_RECORD SET:_
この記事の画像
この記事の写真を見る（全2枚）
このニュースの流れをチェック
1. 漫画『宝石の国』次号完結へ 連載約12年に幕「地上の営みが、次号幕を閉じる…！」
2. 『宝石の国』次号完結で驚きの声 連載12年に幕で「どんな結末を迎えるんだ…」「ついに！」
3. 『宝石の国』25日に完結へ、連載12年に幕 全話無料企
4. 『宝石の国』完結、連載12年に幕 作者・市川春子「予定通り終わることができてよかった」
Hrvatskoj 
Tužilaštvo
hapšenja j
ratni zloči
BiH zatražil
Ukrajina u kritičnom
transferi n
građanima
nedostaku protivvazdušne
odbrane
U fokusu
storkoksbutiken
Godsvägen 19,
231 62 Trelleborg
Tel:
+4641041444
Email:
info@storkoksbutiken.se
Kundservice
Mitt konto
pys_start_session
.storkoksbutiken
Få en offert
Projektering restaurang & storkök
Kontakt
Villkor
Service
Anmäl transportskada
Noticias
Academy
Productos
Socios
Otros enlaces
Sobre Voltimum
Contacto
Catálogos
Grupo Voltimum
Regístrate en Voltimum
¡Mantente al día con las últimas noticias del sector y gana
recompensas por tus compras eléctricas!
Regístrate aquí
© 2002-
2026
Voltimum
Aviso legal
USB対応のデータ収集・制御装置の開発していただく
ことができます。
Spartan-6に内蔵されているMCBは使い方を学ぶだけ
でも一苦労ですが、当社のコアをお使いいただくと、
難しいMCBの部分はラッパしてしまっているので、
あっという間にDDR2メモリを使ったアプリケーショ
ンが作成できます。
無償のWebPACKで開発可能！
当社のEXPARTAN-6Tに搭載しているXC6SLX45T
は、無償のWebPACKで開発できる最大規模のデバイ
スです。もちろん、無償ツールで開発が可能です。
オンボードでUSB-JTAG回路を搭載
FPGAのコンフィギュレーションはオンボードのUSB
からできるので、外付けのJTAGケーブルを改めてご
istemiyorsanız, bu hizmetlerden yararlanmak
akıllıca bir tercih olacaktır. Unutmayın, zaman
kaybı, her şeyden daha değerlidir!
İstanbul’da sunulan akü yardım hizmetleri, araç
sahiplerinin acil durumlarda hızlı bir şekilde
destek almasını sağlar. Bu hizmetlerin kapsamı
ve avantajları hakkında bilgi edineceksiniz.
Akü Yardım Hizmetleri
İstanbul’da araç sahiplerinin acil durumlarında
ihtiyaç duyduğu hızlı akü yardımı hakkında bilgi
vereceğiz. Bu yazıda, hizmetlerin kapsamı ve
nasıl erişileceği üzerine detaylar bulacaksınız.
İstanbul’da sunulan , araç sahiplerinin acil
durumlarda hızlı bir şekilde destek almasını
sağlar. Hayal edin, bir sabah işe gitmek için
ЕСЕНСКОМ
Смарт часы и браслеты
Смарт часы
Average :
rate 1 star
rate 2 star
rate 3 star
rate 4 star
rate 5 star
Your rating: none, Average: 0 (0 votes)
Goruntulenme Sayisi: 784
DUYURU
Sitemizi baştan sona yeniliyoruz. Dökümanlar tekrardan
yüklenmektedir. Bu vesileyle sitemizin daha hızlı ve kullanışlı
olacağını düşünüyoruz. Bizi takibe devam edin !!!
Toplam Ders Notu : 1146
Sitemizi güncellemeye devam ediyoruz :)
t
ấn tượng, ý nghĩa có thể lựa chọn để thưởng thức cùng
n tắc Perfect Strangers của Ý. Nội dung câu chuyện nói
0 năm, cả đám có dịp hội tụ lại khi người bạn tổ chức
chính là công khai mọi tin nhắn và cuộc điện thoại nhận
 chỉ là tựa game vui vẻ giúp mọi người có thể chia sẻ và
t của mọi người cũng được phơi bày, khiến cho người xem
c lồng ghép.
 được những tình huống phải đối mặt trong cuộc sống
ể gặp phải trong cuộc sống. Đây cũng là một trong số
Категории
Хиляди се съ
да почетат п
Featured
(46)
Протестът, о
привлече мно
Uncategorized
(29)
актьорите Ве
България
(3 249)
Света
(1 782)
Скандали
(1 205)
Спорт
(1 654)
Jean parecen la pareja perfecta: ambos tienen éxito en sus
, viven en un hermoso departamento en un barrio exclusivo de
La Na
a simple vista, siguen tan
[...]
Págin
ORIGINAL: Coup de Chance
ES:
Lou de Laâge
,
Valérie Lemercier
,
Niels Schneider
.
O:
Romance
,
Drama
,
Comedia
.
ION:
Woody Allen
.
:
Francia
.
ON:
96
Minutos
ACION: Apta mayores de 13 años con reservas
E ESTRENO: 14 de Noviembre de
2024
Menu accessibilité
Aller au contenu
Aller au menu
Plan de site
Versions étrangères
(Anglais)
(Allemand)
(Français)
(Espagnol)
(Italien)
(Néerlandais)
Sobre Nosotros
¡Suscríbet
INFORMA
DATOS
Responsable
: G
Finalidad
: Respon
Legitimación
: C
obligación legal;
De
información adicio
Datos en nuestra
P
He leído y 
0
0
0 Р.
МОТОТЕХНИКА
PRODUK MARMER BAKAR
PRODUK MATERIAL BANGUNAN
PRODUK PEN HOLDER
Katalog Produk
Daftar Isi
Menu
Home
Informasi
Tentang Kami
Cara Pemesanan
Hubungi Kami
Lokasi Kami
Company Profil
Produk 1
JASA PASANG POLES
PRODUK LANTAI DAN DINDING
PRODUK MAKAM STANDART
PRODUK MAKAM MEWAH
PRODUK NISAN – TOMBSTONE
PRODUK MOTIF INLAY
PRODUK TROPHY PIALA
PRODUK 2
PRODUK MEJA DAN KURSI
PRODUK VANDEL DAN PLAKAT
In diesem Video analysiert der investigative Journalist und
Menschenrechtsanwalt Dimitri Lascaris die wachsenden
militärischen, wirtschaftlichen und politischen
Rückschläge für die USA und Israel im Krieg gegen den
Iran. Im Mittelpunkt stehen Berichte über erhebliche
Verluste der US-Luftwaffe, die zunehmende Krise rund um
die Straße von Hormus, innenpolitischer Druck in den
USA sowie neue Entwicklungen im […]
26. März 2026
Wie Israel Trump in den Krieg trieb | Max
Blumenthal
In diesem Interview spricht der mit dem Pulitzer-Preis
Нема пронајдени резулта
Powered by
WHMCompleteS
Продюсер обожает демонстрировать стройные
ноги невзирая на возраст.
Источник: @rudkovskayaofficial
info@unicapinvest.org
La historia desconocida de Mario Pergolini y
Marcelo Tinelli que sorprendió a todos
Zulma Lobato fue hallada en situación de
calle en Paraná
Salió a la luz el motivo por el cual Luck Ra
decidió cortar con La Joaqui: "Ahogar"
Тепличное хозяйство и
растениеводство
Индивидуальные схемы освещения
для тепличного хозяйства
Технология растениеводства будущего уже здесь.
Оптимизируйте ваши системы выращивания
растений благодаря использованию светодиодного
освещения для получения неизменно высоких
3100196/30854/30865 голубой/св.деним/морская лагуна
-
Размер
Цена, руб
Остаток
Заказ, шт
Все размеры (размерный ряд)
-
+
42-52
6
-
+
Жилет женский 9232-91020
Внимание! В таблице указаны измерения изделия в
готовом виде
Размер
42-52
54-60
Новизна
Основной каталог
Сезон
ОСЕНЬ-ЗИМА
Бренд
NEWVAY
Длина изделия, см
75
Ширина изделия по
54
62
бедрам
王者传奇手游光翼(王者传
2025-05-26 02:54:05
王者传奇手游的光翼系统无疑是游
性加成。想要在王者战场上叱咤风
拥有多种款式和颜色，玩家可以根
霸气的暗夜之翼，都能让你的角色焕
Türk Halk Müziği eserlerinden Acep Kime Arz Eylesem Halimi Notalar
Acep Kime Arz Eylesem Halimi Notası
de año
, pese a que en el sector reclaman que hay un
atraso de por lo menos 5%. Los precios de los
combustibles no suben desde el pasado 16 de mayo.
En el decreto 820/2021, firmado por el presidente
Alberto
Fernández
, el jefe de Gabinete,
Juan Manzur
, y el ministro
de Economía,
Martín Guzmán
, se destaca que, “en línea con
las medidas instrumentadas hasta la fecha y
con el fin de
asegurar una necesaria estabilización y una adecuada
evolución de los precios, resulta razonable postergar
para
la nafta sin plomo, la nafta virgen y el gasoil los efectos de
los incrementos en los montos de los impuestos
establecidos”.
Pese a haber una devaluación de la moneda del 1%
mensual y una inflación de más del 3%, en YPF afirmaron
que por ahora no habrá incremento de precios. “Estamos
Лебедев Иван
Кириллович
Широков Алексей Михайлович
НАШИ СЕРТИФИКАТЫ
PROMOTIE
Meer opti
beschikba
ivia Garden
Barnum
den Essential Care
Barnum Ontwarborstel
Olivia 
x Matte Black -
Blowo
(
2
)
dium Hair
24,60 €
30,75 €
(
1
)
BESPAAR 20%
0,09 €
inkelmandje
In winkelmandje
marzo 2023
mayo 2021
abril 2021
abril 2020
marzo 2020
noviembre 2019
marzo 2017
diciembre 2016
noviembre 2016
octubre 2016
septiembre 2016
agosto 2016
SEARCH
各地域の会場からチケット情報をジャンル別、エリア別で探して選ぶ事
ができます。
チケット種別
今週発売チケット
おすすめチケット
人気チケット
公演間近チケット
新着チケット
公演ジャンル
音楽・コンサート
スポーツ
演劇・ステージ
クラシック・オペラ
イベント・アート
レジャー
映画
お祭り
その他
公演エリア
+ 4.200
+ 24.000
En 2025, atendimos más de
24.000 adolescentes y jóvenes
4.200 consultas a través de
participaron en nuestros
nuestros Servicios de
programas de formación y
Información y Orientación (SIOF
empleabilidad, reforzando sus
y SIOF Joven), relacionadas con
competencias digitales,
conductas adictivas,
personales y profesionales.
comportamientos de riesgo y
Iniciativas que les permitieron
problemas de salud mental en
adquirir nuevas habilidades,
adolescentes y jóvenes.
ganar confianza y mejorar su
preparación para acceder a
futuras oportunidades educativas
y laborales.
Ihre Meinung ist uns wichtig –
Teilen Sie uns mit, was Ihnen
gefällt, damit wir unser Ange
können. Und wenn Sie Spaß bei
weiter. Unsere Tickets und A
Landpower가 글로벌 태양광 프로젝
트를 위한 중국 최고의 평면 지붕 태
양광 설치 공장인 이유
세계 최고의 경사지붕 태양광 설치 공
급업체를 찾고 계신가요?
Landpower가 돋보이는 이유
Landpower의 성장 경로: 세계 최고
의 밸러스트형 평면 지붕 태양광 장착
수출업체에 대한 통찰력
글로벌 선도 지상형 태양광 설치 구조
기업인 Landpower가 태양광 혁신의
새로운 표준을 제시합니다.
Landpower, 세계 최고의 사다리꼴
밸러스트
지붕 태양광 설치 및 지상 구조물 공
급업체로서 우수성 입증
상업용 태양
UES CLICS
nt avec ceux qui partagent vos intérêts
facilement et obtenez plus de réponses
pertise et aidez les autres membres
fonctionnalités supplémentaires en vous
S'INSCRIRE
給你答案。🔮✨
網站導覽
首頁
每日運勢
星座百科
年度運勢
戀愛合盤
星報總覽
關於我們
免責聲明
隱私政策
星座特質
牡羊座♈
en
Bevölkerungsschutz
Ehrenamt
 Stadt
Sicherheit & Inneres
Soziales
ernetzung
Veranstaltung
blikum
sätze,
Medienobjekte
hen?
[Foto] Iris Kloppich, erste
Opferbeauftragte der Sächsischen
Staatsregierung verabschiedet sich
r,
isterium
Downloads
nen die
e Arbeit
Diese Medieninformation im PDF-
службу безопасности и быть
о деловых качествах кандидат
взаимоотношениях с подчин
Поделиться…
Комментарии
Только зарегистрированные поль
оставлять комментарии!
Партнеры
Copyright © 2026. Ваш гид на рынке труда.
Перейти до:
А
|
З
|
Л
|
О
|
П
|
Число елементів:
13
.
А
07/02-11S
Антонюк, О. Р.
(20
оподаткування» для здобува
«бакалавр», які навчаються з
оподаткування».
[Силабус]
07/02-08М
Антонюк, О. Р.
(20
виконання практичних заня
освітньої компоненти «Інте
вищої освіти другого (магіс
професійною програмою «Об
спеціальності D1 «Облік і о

_WHAT THE TASK ASKS:_
Quote the entries word for word, starting at their first line and ending after the line that contains "durumlarda hızlı bir şekilde destek almasını".

_TASK SOLUTION:_
この記事の画像
この記事の写真を見る（全2枚）
このニュースの流れをチェック
1. 漫画『宝石の国』次号完結へ 連載約12年に幕「地上の営みが、次号幕を閉じる…！」
2. 『宝石の国』次号完結で驚きの声 連載12年に幕で「どんな結末を迎えるんだ…」「ついに！」
3. 『宝石の国』25日に完結へ、連載12年に幕 全話無料企
4. 『宝石の国』完結、連載12年に幕 作者・市川春子「予定通り終わることができてよかった」
Hrvatskoj 
Tužilaštvo
hapšenja j
ratni zloči
BiH zatražil
Ukrajina u kritičnom
transferi n
građanima
nedostaku protivvazdušne
odbrane
U fokusu
storkoksbutiken
Godsvägen 19,
231 62 Trelleborg
Tel:
+4641041444
Email:
info@storkoksbutiken.se
Kundservice
Mitt konto
pys_start_session
.storkoksbutiken
Få en offert
Projektering restaurang & storkök
Kontakt
Villkor
Service
Anmäl transportskada
Noticias
Academy
Productos
Socios
Otros enlaces
Sobre Voltimum
Contacto
Catálogos
Grupo Voltimum
Regístrate en Voltimum
¡Mantente al día con las últimas noticias del sector y gana
recompensas por tus compras eléctricas!
Regístrate aquí
© 2002-
2026
Voltimum
Aviso legal
USB対応のデータ収集・制御装置の開発していただく
ことができます。
Spartan-6に内蔵されているMCBは使い方を学ぶだけ
でも一苦労ですが、当社のコアをお使いいただくと、
難しいMCBの部分はラッパしてしまっているので、
あっという間にDDR2メモリを使ったアプリケーショ
ンが作成できます。
無償のWebPACKで開発可能！
当社のEXPARTAN-6Tに搭載しているXC6SLX45T
は、無償のWebPACKで開発できる最大規模のデバイ
スです。もちろん、無償ツールで開発が可能です。
オンボードでUSB-JTAG回路を搭載
FPGAのコンフィギュレーションはオンボードのUSB
からできるので、外付けのJTAGケーブルを改めてご
istemiyorsanız, bu hizmetlerden yararlanmak
akıllıca bir tercih olacaktır. Unutmayın, zaman
kaybı, her şeyden daha değerlidir!
İstanbul’da sunulan akü yardım hizmetleri, araç
sahiplerinin acil durumlarda hızlı bir şekilde
destek almasını sağlar. Bu hizmetlerin kapsamı
ve avantajları hakkında bilgi edineceksiniz.
Akü Yardım Hizmetleri
İstanbul’da araç sahiplerinin acil durumlarında
ihtiyaç duyduğu hızlı akü yardımı hakkında bilgi
vereceğiz. Bu yazıda, hizmetlerin kapsamı ve
nasıl erişileceği üzerine detaylar bulacaksınız.
İstanbul’da sunulan , araç sahiplerinin acil
durumlarda hızlı bir şekilde destek almasını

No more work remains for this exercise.